Selling to the enterprise is a mythical goal in the software industry. The million dollar deal is the stuff of legends, and throughout the '90s and early 2000s, the dream of every sales person. With 4% to 8% commissions (depending on stage of company and sales person stature), who can blame them.
But those days are over. Even before the current recession, the tides were turning. Unless you are Oracle, IBM, HP or a handful of other mega-vendors, you're not going to see 7-figure deals, well, except for the occasional bluebird.
We're now witnessing an increasing trend of bottom-up sales. A casual decision made by developers on a day-to-day basis, not a grand strategy laid out by the CIO. Try-and-buy is the norm, and so are subscription payments and other models that take off the financial burden from the customer and places it on the vendor. Long gone are the days that a large vendor can offload $50 million of upfront software licenses on its customer, add another $150 million in professional services for customization and integration, and 3 years later (with ongoing maintenance and support fees, mind you), leaving the customer with what is essentially shelfware (at which point, to avoid embarrasment, the customer declares victory on the project).
Charlie Federman, a VC I deeply respect from the days he was on the board of directors of GigaSpaces wrote an interesting post, entitled Firing Prospects, with some anecdotal evidence on the phenomenon:
I met today separately with two successful CEO's who, unprompted told
me they were deemphasizing their marketing/sales efforts to Enterprise
accounts; one company is in the application arena, and the other is in
the infrastructure space.
Each told a similar story:
They
don't have the 'patience or resources to go through the hoops' required
in committee sales.

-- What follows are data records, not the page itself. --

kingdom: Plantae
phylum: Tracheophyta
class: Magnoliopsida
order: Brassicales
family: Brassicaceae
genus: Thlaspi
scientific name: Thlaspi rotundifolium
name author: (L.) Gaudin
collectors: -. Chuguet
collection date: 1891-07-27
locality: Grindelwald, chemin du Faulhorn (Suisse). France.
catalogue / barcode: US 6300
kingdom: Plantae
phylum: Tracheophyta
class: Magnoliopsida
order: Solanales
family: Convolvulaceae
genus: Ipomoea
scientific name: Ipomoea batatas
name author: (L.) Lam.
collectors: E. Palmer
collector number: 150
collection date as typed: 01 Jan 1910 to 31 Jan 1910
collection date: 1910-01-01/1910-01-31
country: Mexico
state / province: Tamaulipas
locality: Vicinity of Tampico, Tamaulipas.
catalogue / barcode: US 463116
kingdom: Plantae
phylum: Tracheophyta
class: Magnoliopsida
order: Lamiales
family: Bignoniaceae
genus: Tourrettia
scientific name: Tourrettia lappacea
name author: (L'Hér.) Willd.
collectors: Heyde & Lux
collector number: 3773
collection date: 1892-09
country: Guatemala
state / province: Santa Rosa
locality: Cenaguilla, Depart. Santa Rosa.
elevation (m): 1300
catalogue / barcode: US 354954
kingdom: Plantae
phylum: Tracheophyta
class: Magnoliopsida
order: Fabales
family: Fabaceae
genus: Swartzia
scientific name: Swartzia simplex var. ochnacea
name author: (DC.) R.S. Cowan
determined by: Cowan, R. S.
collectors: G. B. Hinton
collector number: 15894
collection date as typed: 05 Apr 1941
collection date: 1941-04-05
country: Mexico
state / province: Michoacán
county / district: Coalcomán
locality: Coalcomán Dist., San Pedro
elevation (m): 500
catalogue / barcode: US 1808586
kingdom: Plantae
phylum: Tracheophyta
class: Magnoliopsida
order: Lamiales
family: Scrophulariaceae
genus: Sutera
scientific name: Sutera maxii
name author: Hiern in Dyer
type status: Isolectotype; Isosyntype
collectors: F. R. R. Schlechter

Translation, is that they don't want to fund the
direct salesforce/field engineers for the traditional 6 month sales
cycle, where they have to commit the equivalent of hundreds of
thousands of dollars upfront before a decision is made. Moreover, if
the decision is positive, it's normal to wait a few more quarters for
implementation to move forward.
Each stressed the opportunity
cost is simply too high when many alternative channels are present that
are open to a 'fast test/fast purchase' decision cycle. Today, their
biggest issue is prioritizing their time/resources in an environment
where they receive near-instant market feedback from traffic, trial and
conversion statistics. Direct Enterprise sales (as opposed to Business
Development) is being extracted from their company DNA.
The history of the trend away from the enterprise sale is easily traceable. It starts with free-trial CDs; it really picks up steam with downloadable enterprise software (salute to the WebLogic folks). It becomes downright mainstream with open source: Linux/RedHat, Jboss, MySQL and the rest. And now, we come to cloud computing: the final nail in the enterprise sale coffin.
Cloud computing, whether infrastructure-as-a-service, platform-as-a-service or software-as-a-service empowers developers, system admins and others in the rank & file to move quickly with their projects, select the easiest tools, and pay very little for them as they progress through the application lifecycle of development, testing, QA, staging, production and post production (on going maintenance, upgrades and end-of-life). Because it does not involve large capital expenditures, and initially requires very little expenditure of any kind, budgetary approvals can usually be made at much lower levels.
It's an unstoppable trend and many of the software start-ups I am working with are realizing they have an urgent task to move to a SaaS model (if they're not already there).
Of course, the new model represents some new challenges for both the vendors and the customers, but the benefits are so compelling, it's inevitable.